Justizminister der Länder wollen nur noch einen Gerichtstyp für Finanz-, Sozial- und Verwaltungsfragen: „Bedeutendstes Reformvorhaben der deutschen Justizgeschichte“

Bremerhaven dpa ■ Für Rechtstreitigkeiten um Finanz-, Sozial- und Verwaltungsfragen soll künftig in den meisten Bundesländern nur noch ein Gerichts-typ zuständig sein. Das haben die Justizminister der Länder gestern zum Auftakt ihrer zweitägigen Jahreskonferenz in Bremerhaven beschlossen. Die Zusammenlegung von Finanz-, Sozial- und Verwaltungsgerichten soll die unterschiedlichen Belastungen der Gerichte ausgleichen.

Bei der Neuordnung handelt es sich nach Ansicht der baden- württembergischen Justizministerin Corinna Werwigk-Hertneck (FDP) um „das bedeutendste Reformvorhaben der deutschen Justizgeschichte“. Die Ministerin ist Vorsitzende der Bund-Länder-Kommission, die die Reform vorbereitete. Um den Weg für die neue Gerichtsstruktur zu ebnen, wollen die Länder-Justizminister über den Bundesrat eine entsprechende Grundrechtsänderung veranlassen. Sie braucht eine Zwei-Drittel-Mehrheit im Bundestag.

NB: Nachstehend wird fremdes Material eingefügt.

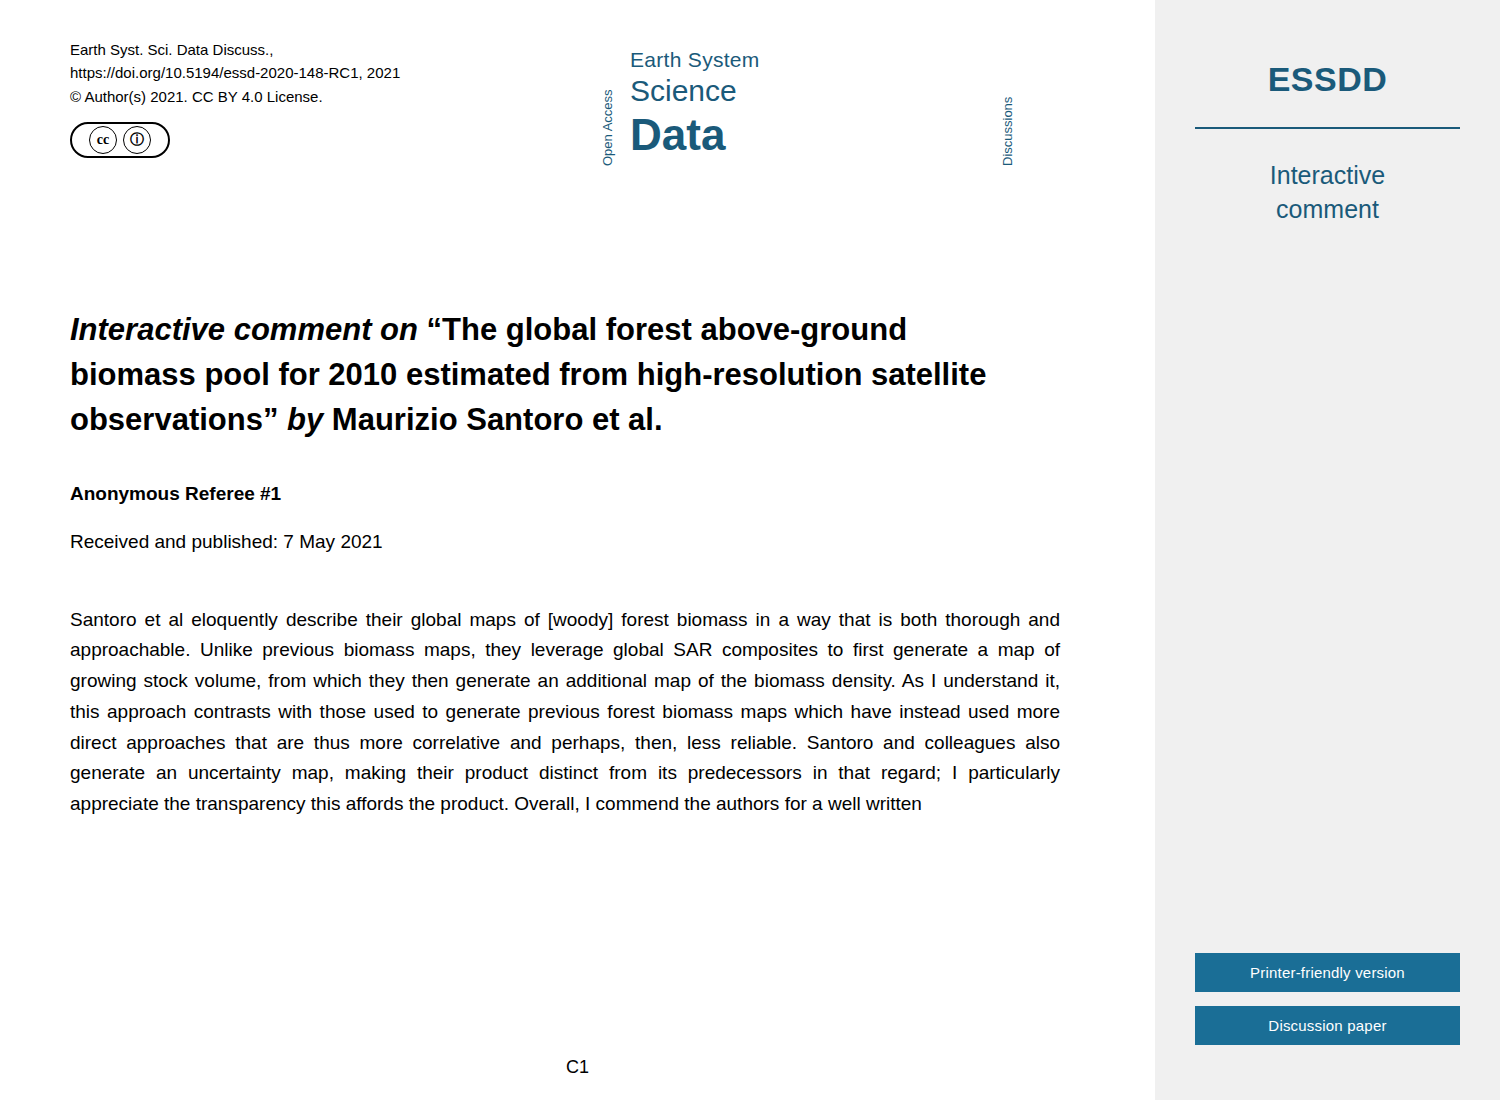ESSDD
Interactive
comment
Printer-friendly version Discussion paper
Earth Syst. Sci. Data Discuss.,
https://doi.org/10.5194/essd-2020-148-RC1, 2021
© Author(s) 2021. CC BY 4.0 License.
ccⓘ
Open Access
Discussions
Earth System
Science
Data
Interactive comment on “The global forest above-ground biomass pool for 2010 estimated from high-resolution satellite observations” by Maurizio Santoro et al.
Anonymous Referee #1
Received and published: 7 May 2021
Santoro et al eloquently describe their global maps of [woody] forest biomass in a way that is both thorough and approachable. Unlike previous biomass maps, they leverage global SAR composites to first generate a map of growing stock volume, from which they then generate an additional map of the biomass density. As I understand it, this approach contrasts with those used to generate previous forest biomass maps which have instead used more direct approaches that are thus more correlative and perhaps, then, less reliable. Santoro and colleagues also generate an uncertainty map, making their product distinct from its predecessors in that regard; I particularly appreciate the transparency this affords the product. Overall, I commend the authors for a well written
C1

Die geplante Reform stieß bereits vor der Ministertagung auf Kritik. Der Deutsche Gewerkschaftsbund überreichte dem Bremer Regierungschef und Justizsenator Henning Scherf (SPD) eine Liste mit mehr als 10.000 Unterschriften gegen die Neuordnung. Die effektiven Strukturen eigenständiger Gerichte dürften nicht leichtfertig aufgegeben werden, hieß es darin. Mit „großer Skepsis“ reagierte auch der Deutsche Anwaltsverein (DAV) auf den Beschluss der Justizminister.

Nach Ansicht von Werwigk-Hertneck erfordert die Agenda 2010 die Neuordnung: „Auf das Hin- und Herschieben von Zuständigkeiten durch den Bund wie auf einem orientalischen Basar müssen wir flexibel reagieren können.“ Neben einer Vereinfachung des Justizsystems wollen die Minister mit der Reform einen Lastenausgleich zwischen den Gerichten schaffen, der nach Angaben der Kommission auf freiwilliger Basis nicht funktioniert habe. Obwohl die Verwaltungsgerichte immer weniger und die Sozialgerichte immer mehr zu tun haben, seien zu wenige Richter zu einem Wechsel bereit gewesen, stellte die Kommission in ihrem Abschlussbericht fest.